TASK SET —
a. In the Fourier expansion forum thread, what is the only thing the original poster says they figured out?
b. Translate this sentence from the Fourier expansion forum thread into French: "I could look up the formulas for the A_n and B_n but they should be in your textbook."
c. Continue the Fourier expansion forum thread from its last sentence.

DOCUMENT EXCERPT —
━━━━

Fourier expansion (i cant understand a thing darn)

[kring_c14]

Homework Statement

what is the Fourier expansion of the periodic function whose definition in one period is


f(t)= {^{0}_{1} ^{-\pi \leq t < 0}_{sint 0\leq t \leq \pi}

uh sorry about the small font
i don't know how to make it bigger


about the question,

as much as i would like to even attempt a solution but the fact is, i can't understand the concept behind the Fourier expansion!

i really need some help.. its our quiz tomorrow.. and

the only thing i figured out is what equation to use if a function is odd or even

beyond that, nada! zip!...

i would really appreciate your help
a gazillion thanks everybody..

just a little bit of enlightenment about this expansion would really help...its not really about the question...

a gazillion thanks again

 

[kring_c14]

uhmmm pls help me!

 

[HallsofIvy]

It's not at all clear what you are asking!

A Fourier expansion is a sum of sin(nx) and cos(nx) for all positive integer n:
f(x)= \sum_{n=0}^\infty A_n cos(nx)+ B_n sin(nx)
(Of course, for n=0, sin(nx)= sin(0)= 0 for all x so you can ignore B₀.)

Here your interval, from -\pi to \pi has length 2\pi which is the standard example. I could look up the formulas for the A_n and B_n but they should be in your textbook.

━━━━

COLLECTED MATERIAL —
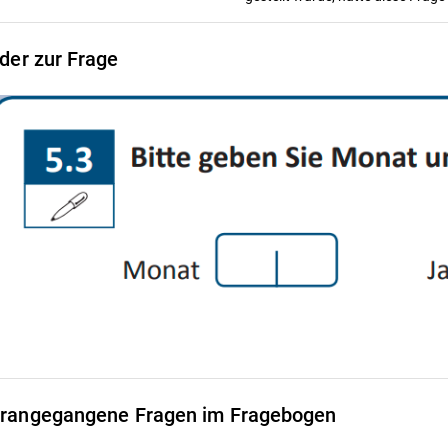
lder zur Frage
rangegangene Fragen im Fragebogen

━━━━

ANSWERS TO THE EXERCISES —
a. Which equation to use if a function is odd or even.

b. Je pourrais chercher les formules des A_n et B_n, mais elles devraient figurer dans votre manuel.

c.
[genneth]

"The concept behind Fourier expansion"... Hmm, that's a tough one. The abstractions could just go on and on... One way I used to visualise them was as an alternative way to approximate things, apart from a Taylor expansion. So a Taylor expansion about a point gives successively better approximations of a function near a particular point, by using terms such as (x-x_0)^n, and you work out the coefficients by doing differentiation. A Fourier series is another way to approximate a function, but more globally -- so each term reduces the error, not only near some expansion point, but all over the entire function; the terms are cos and sin, and the coefficients are calculated using integration.

As far as even/odd goes, you know that sin is odd and cos is even? Therefore, a sum of sin's is still odd, and sum of cos's is even. So even functions would only have cos terms, and odd functions sin's.

 

[kring_c14]

i just want to know, is finding the Fourier expansion just the same as Fourier transformation?

 

[genneth]

A Fourier transformation is what you get when you relax the condition that the function is periodic. Alternatively, you take the limit where the period goes to infinity. There are also other ways to characterise it, but this is probably the most relevant for you.

 

[kring_c14]

yes it is...thank you..